▸ **Your goal**
An exact copy of all the data below is needed, without its pictures.

▸ **Collected data**
========
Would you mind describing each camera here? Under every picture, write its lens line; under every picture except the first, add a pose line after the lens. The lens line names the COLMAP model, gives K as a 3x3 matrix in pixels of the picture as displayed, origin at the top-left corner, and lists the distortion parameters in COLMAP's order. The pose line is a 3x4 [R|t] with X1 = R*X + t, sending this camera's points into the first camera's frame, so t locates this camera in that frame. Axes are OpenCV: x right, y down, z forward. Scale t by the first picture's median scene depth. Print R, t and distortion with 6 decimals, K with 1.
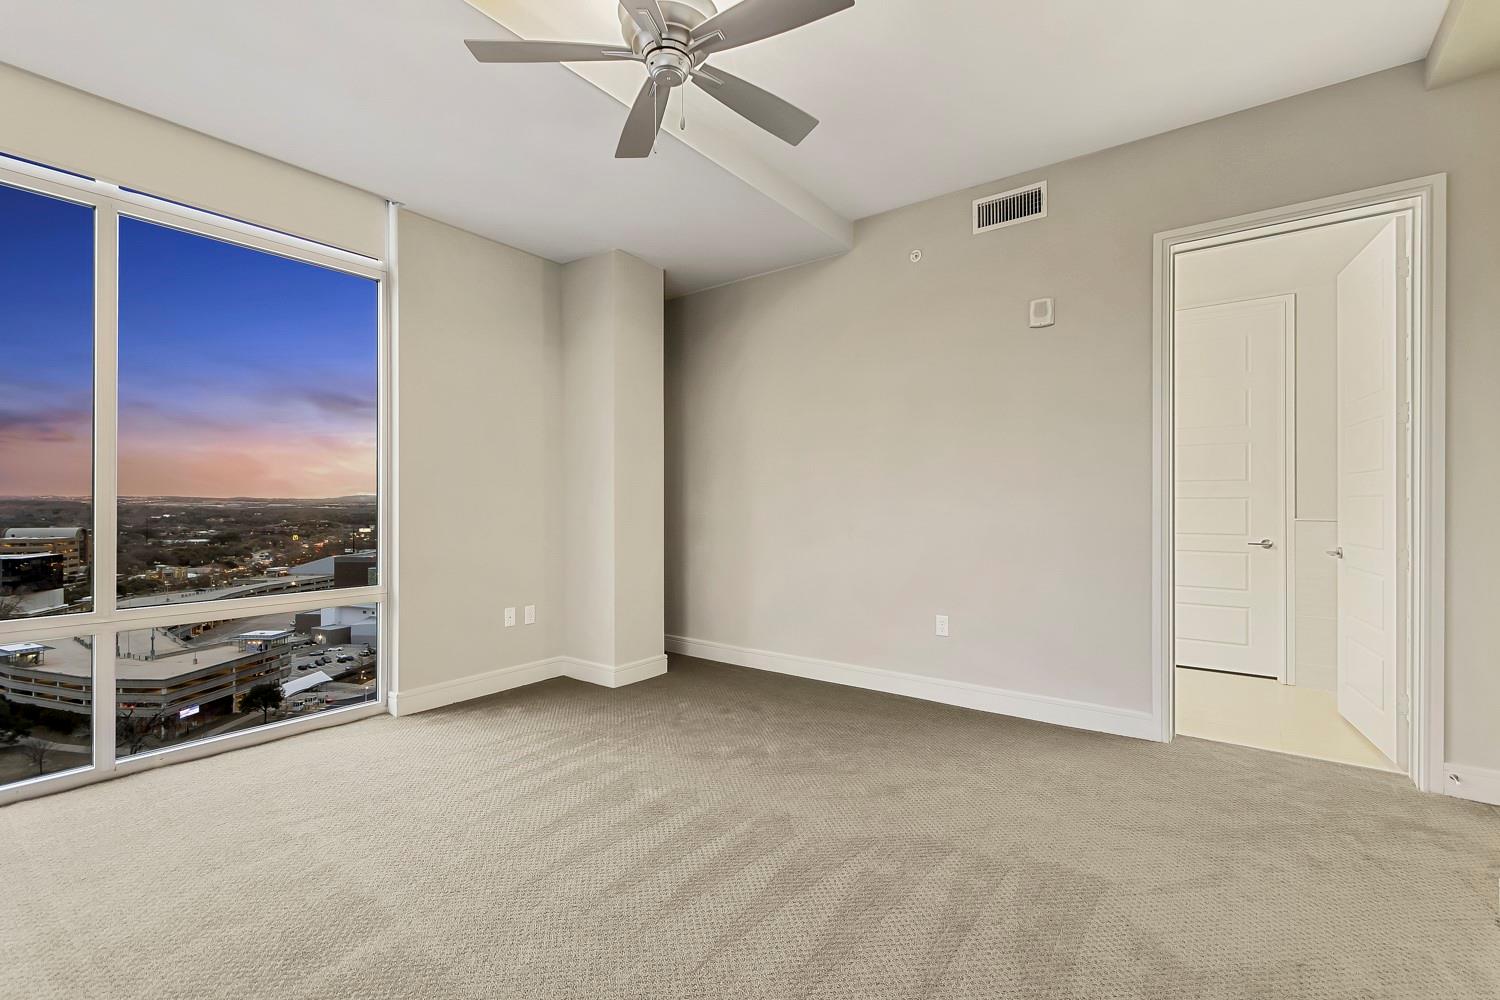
lens RADIAL K [[667.4, 0, 755.6], [0, 667.4, 506.3], [0, 0, 1]] dist [0.008253, 0.000055]
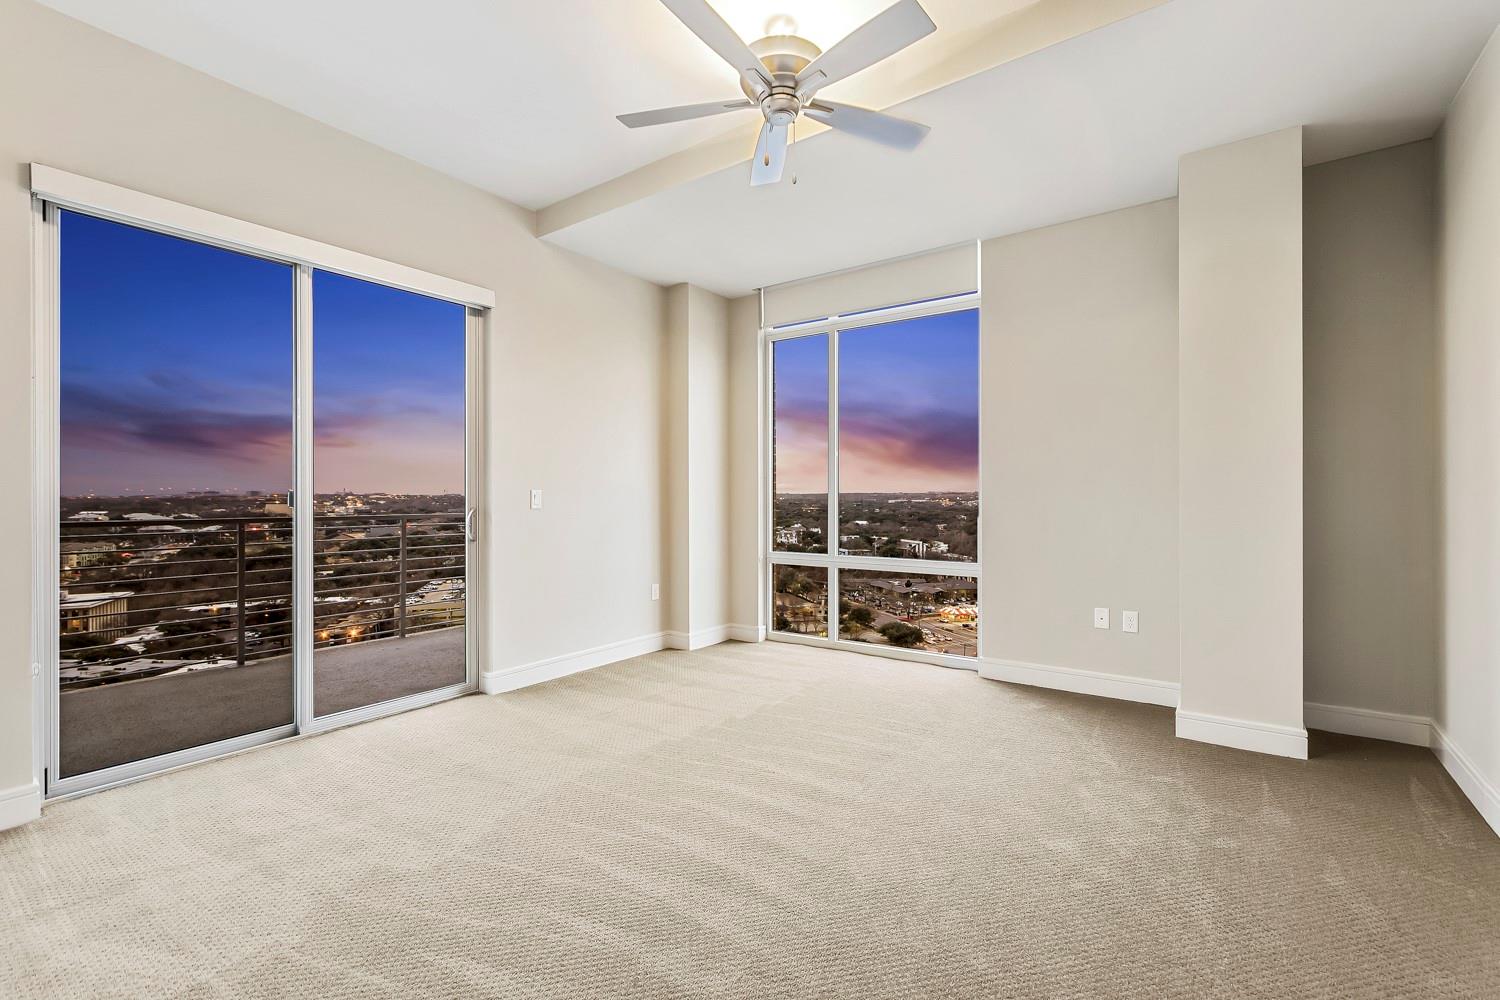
lens RADIAL K [[665.0, 0, 753.9], [0, 665.0, 502.9], [0, 0, 1]] dist [0.006133, -0.000118]
pose [[0.008900, 0.007970, -0.999929, 0.550453], [-0.003704, 0.999962, 0.007938, 0.001304], [0.999954, 0.003633, 0.008929, 0.517258]]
========
▸ **Answer to the exercise**
Would you mind describing each camera here? Under every picture, write its lens line; under every picture except the first, add a pose line after the lens. The lens line names the COLMAP model, gives K as a 3x3 matrix in pixels of the picture as displayed, origin at the top-left corner, and lists the distortion parameters in COLMAP's order. The pose line is a 3x4 [R|t] with X1 = R*X + t, sending this camera's points into the first camera's frame, so t locates this camera in that frame. Axes are OpenCV: x right, y down, z forward. Scale t by the first picture's median scene depth. Print R, t and distortion with 6 decimals, K with 1.
lens RADIAL K [[667.4, 0, 755.6], [0, 667.4, 506.3], [0, 0, 1]] dist [0.008253, 0.000055]
lens RADIAL K [[665.0, 0, 753.9], [0, 665.0, 502.9], [0, 0, 1]] dist [0.006133, -0.000118]
pose [[0.008900, 0.007970, -0.999929, 0.550453], [-0.003704, 0.999962, 0.007938, 0.001304], [0.999954, 0.003633, 0.008929, 0.517258]]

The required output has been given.